▶ **Supplied material**
Segment Open
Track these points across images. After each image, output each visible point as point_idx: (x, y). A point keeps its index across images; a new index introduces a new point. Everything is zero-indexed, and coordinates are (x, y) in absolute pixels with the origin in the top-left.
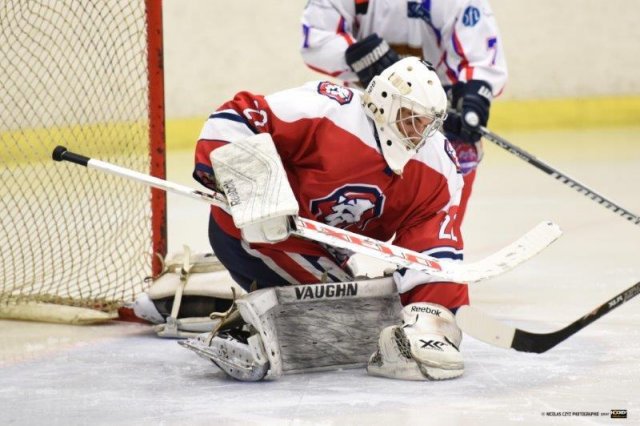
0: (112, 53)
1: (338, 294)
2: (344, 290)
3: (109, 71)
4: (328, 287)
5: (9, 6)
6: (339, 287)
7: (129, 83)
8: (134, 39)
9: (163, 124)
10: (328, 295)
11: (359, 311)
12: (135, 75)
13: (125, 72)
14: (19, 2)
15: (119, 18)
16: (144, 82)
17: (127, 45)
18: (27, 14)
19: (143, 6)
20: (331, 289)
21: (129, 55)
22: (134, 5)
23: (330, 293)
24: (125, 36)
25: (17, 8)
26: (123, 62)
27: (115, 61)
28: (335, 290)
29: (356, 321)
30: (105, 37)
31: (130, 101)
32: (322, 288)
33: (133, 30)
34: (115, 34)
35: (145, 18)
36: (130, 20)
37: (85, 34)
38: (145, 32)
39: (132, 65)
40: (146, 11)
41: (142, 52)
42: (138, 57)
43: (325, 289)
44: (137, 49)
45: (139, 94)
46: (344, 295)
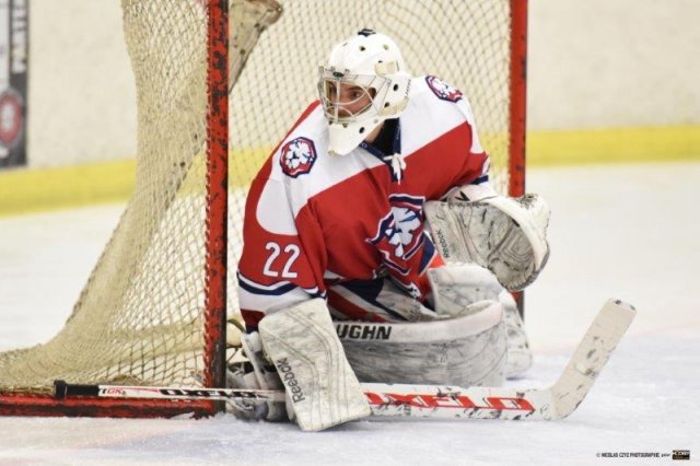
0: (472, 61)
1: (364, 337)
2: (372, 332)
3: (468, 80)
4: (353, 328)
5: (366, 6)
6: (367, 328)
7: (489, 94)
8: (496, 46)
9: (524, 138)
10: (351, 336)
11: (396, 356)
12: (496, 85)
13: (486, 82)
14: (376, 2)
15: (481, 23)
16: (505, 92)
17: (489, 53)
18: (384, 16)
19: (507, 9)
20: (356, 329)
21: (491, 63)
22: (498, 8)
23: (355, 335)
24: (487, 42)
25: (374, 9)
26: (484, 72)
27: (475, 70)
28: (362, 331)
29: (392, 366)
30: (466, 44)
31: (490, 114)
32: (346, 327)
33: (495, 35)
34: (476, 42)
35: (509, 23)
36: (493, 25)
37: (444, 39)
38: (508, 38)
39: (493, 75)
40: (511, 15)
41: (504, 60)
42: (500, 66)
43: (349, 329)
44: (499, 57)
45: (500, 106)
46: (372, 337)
Segment Closed
▶ **Problem**
Print the entry above again, line for line, leaving out the pictures.

▶ **Response**
Track these points across images. After each image, output each visible point as point_idx: (x, y). A point keeps its index across images; a new index introduces a new point. Everything is zero-indexed, and coordinates are (x, y) in absolute pixels with the origin in the top-left.
0: (112, 53)
1: (338, 294)
2: (344, 290)
3: (109, 71)
4: (328, 287)
5: (9, 6)
6: (339, 287)
7: (129, 83)
8: (134, 39)
9: (163, 124)
10: (328, 295)
11: (359, 311)
12: (135, 75)
13: (125, 72)
14: (19, 2)
15: (119, 18)
16: (144, 82)
17: (127, 45)
18: (27, 14)
19: (143, 6)
20: (331, 289)
21: (129, 55)
22: (134, 5)
23: (330, 293)
24: (125, 36)
25: (17, 8)
26: (123, 62)
27: (115, 61)
28: (335, 290)
29: (356, 321)
30: (105, 37)
31: (130, 101)
32: (322, 288)
33: (133, 30)
34: (115, 34)
35: (145, 18)
36: (130, 20)
37: (85, 34)
38: (145, 32)
39: (132, 65)
40: (146, 11)
41: (142, 52)
42: (138, 57)
43: (325, 289)
44: (137, 49)
45: (139, 94)
46: (344, 295)
0: (472, 61)
1: (364, 337)
2: (372, 332)
3: (468, 80)
4: (353, 328)
5: (366, 6)
6: (367, 328)
7: (489, 94)
8: (496, 46)
9: (524, 138)
10: (351, 336)
11: (396, 356)
12: (496, 85)
13: (486, 82)
14: (376, 2)
15: (481, 23)
16: (505, 92)
17: (489, 53)
18: (384, 16)
19: (507, 9)
20: (356, 329)
21: (491, 63)
22: (498, 8)
23: (355, 335)
24: (487, 42)
25: (374, 9)
26: (484, 72)
27: (475, 70)
28: (362, 331)
29: (392, 366)
30: (466, 44)
31: (490, 114)
32: (346, 327)
33: (495, 35)
34: (476, 42)
35: (509, 23)
36: (493, 25)
37: (444, 39)
38: (508, 38)
39: (493, 75)
40: (511, 15)
41: (504, 60)
42: (500, 66)
43: (349, 329)
44: (499, 57)
45: (500, 106)
46: (372, 337)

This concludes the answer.